Question: [Wednesday, 11th Nissan, 5781]
Am I required to Kasher my kiddush cup for Pesach? As far as I know I have never used it for Chametz [all the wines that we use are Kosher for Pesach year-long]. Also, I have heard that kiddush cups that have lips on top [which I believe is almost by all kiddush cups that I know], cannot be used on Pesach even if they are Koshered. Is this correct?
One is to Kasher his kiddush cup for Pesach with Hagalah. It is true that some are stringent to not Kasher a kiddush cup that contains a lip due to worry that Chametz has gotten stuck within the crack of the rim, and thus Hagalah does not help, and therefore they put it away for Pesach and purchase a new kiddush cup to be used only for Pesach. Nonetheless, from the letter of the law one does not have to suspect for the above, and at the very most can simply wash it very well using soap and a shiner and use a needle to pick through the grooved area of the lip to remove any possible crumbs. However, one should not place a flame by the lip or use bleach, as doing so can ruin the silver.
Explanation regarding the need to Kasher: One is to Kasher his kiddush cup for Pesach with Hagalah as at times Chametz soaks for 24 hours inside the liquid that is in the cup and it is considered like the Chametz was cooked in it.
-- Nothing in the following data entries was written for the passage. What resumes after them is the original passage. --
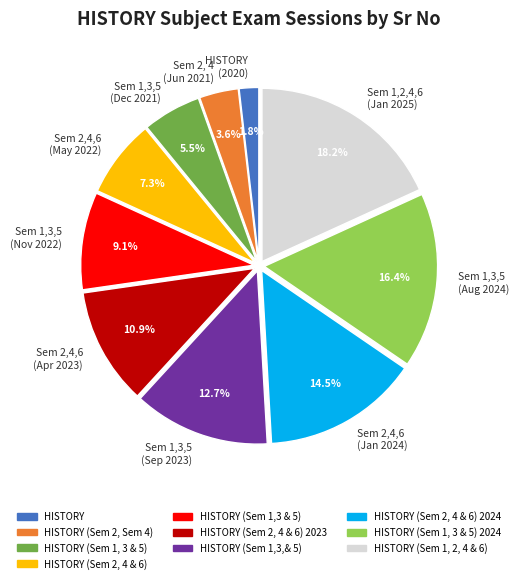

What percentage do Sem 2, 4 (Jun 2021) and Sem 1,3,5 (Aug 2024) together represent?

20.0%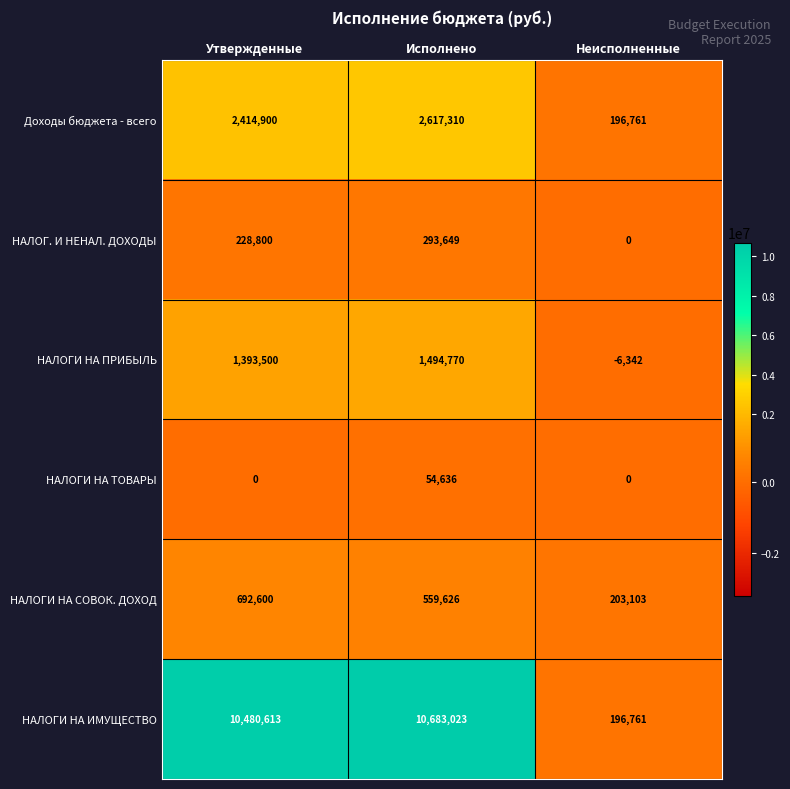

Reading left to right, list all the values displayed in this chart.

Доходы бюджета - всего: Утвержденные=2414900	Исполнено=2617310	Неисполненные=196761
НАЛОГ. И НЕНАЛ. ДОХОДЫ: Утвержденные=228800	Исполнено=293649	Неисполненные=0
НАЛОГИ НА ПРИБЫЛЬ: Утвержденные=1393500	Исполнено=1494770	Неисполненные=-6342
НАЛОГИ НА ТОВАРЫ: Утвержденные=0	Исполнено=54636	Неисполненные=0
НАЛОГИ НА СОВОК. ДОХОД: Утвержденные=692600	Исполнено=559626	Неисполненные=203103
НАЛОГИ НА ИМУЩЕСТВО: Утвержденные=10480613	Исполнено=10683023	Неисполненные=196761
This is certainly possible by wine of which it is common to dip biscuits or pastries inside of them and perhaps some crumbs have remained in their liquid for the above amount of time. Likewise, some people drink beer in their cups and the beer remains in the cup for 24 hours. Now, although this is only the minority use of the cup, while its majority use is for cold foods, nevertheless, it is subject to the dispute in Poskim as to whether we follow majority or even minority use, of which we conclude that Lechatchila we suspect for the stringent opinion. Likewise, as times one washes the cup with hot water together with other Chametz, and at times the cup soaks in the Chametz sink water for 24 hours. This is in addition to the fact that one may have poured hot Chametz over it while it was in or near the sink.
Explanation regarding if it contains an upper lip: From the letter of the law, a Kiddush cup may be Kashered even if it contains an external upper lip, as we only suspect for cracks in a vessel when the crack is inside the vessel where the food rests and not when it is outside. Nonetheless, I have heard from various Rabbanei Anash that we do not Kosher the kiddush cup if it has an upper lip as we suspect that upon drinking from the cup one has gotten Chametz that is within his mouth into the crack of the lip. Practically, in my opinion one can do as stated above and Kosher it, and so is the widespread custom of Jewry.
Sources: See Admur 451:72 and 21 regarding the need to Kosher a cup, and 451:19 regarding that only an internal lip is an issue. Rabbanim who has told me that we don’t Kosher it: Rav Asher Lemel Hakohen and Rav Eliyahu Landau.